- _Dataset records_

((

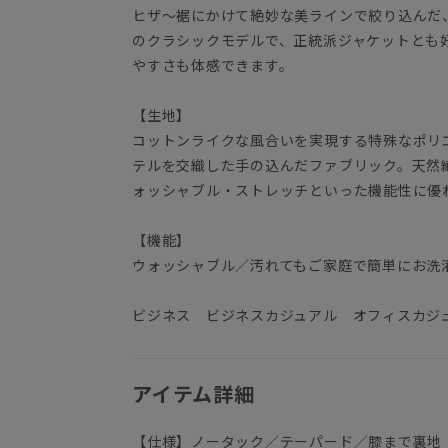
ヒザ～裾にかけて絶妙な美ラインで絞り込んだ
のクラシックモデルで、正統派ジャケットとも
やすさも体感できます。
【生地】
コットンライクな風合いを実現する特殊なポリ
テルを交織した手の込んだファブリック。天然
ォッシャブル・ストレッチといった機能性に優
【機能】
ウォッシャブル／汚れてもご家庭で簡単にお洗
ビジネス ビジネスカジュアル オフィスカジ
アイテム詳細
【仕様】ノータック／テーパード／膝まで裏地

))

An exact retyping of each record, with no pictures, is the answer required.

ヒザ～裾にかけて絶妙な美ラインで絞り込んだ
のクラシックモデルで、正統派ジャケットとも
やすさも体感できます。
【生地】
コットンライクな風合いを実現する特殊なポリ
テルを交織した手の込んだファブリック。天然
ォッシャブル・ストレッチといった機能性に優
【機能】
ウォッシャブル／汚れてもご家庭で簡単にお洗
ビジネス ビジネスカジュアル オフィスカジ
アイテム詳細
【仕様】ノータック／テーパード／膝まで裏地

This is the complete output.